I need help converting this problem into a python program. I've been at it for days and its due tomorrow. Someone please help!

In a locker room there are 1,000 lockers in a row numbered from 1 to 1,000. They are all closed. A monkey comes in and starting at locker 1opens every locker. Then another monkey comes in and starting with door two reverses every second door. Then another monkey comes in and reverses the door on every third locker. Then monkeys repeat the procedure with every fourth locker and every fifth and so on. What is the status of the lockers after 1,000 of these maneuvers? Create a Python program that allows a user to inquire the status of a given locker after the monkeys are done with the lockers.
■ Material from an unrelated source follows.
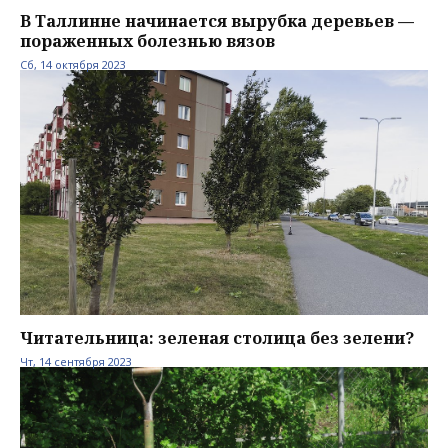
В Таллинне начинается вырубка деревьев —
пораженных болезнью вязов
Сб, 14 октября 2023
Читательница: зеленая столица без зелени?
Чт, 14 сентября 2023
Please start a new thread when you have a new question. What you have done here (posting a new question at the bottom of an existing thread) is called "thread hijacking" and is very frowned upon :(

Thread split and moved from C++ -> Python forum. Now read this and you're ready to start.

The status of a locker L is calculated by the number of divisors of L.
The most naive approach is to count all divisors. The advanced would be prime factorization.
If the first locker is indexed by 1 and the last 1000, then

``````locker=4
print "open? ",bool(sum(1 for i in xrange(1,locker+1) if locker%i==0)%2)``````

The answer is simple. Put Some Damn Locks On The Lockers! You have to have a way to keep track of the lockers that you understand. It can be as simple as a list of integers that you set to zero/false for closed, and 1/true for open, that is sent to a function that also receives the "monkey number" and reverses every "monkey number" locker, then returns the list. Print the list and see if it is the same as slate's solution.

``````##   A helpful trick
x = False
for j in range(5):
print x
x = not(x)
## or
x = 0
reverse = [1, 0]
for j in range(5):
print x
x = reverse[x]
print x``````

These monkey's second name must be Erastoshtenes :) And the key opening/closing is called slice with step parameter. Then we have status of every door ready. Only these monkeys continue after square root of 1000 with only job of one door.